──────── INFORMATION SHOWN ────────

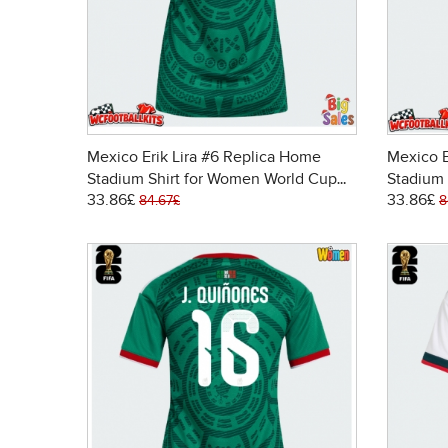
Mexico Erik Lira #6 Replica Home
Mexico E
Stadium Shirt for Women World Cup
Stadium 
33.86£
33.86£
2026 Short Sleeve
2026 Sh
84.67£
8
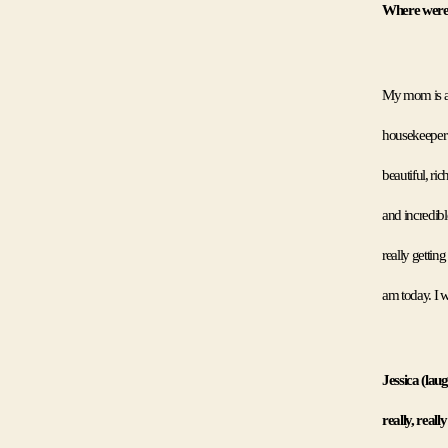
Where were 
My mom is a 
housekeeper 
beautiful, ri
and incredibl
really getting
am today. I w
Jessica (laug
really, reall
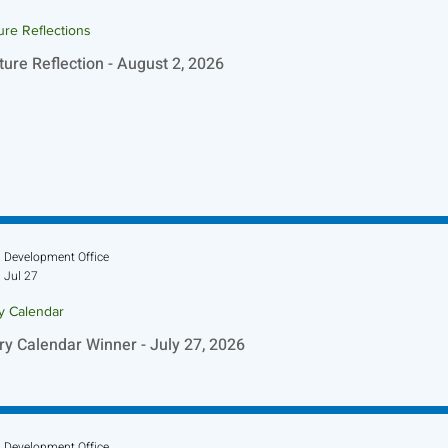
ure Reflections
ture Reflection - August 2, 2026
Development Office
Jul 27
ry Calendar
ry Calendar Winner - July 27, 2026
Development Office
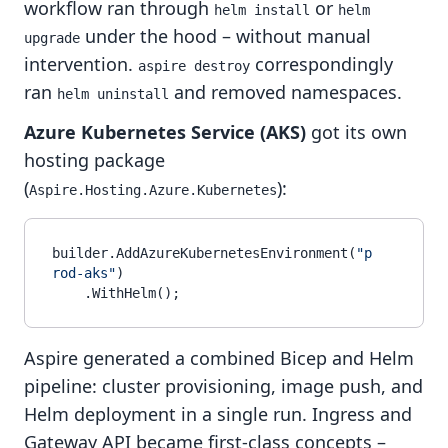
workflow ran through
or
helm install
helm 
under the hood – without manual
upgrade
intervention.
correspondingly
aspire destroy
ran
and removed namespaces.
helm uninstall
Azure Kubernetes Service (AKS)
got its own
hosting package
(
):
Aspire.Hosting.Azure.Kubernetes
builder.AddAzureKubernetesEnvironment(
"p
rod-aks"
)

────────

ACTION ITEM: Copy the records word for word, leaving no picture in the copy.

RESPONSE FOR THIS EXERCISE:
Mexico Erik Lira #6 Replica Home
Mexico E
Stadium Shirt for Women World Cup
Stadium 
33.86£
33.86£
2026 Short Sleeve
2026 Sh
84.67£
8
Where were 
My mom is a 
housekeeper 
beautiful, ri
and incredibl
really getting
am today. I w
Jessica (laug
really, reall
ure Reflections
ture Reflection - August 2, 2026
Development Office
Jul 27
ry Calendar
ry Calendar Winner - July 27, 2026
Development Office
workflow ran through
or
helm install
helm 
under the hood – without manual
upgrade
intervention.
correspondingly
aspire destroy
ran
and removed namespaces.
helm uninstall
Azure Kubernetes Service (AKS)
got its own
hosting package
(
):
Aspire.Hosting.Azure.Kubernetes
builder.AddAzureKubernetesEnvironment(
"p
rod-aks"
)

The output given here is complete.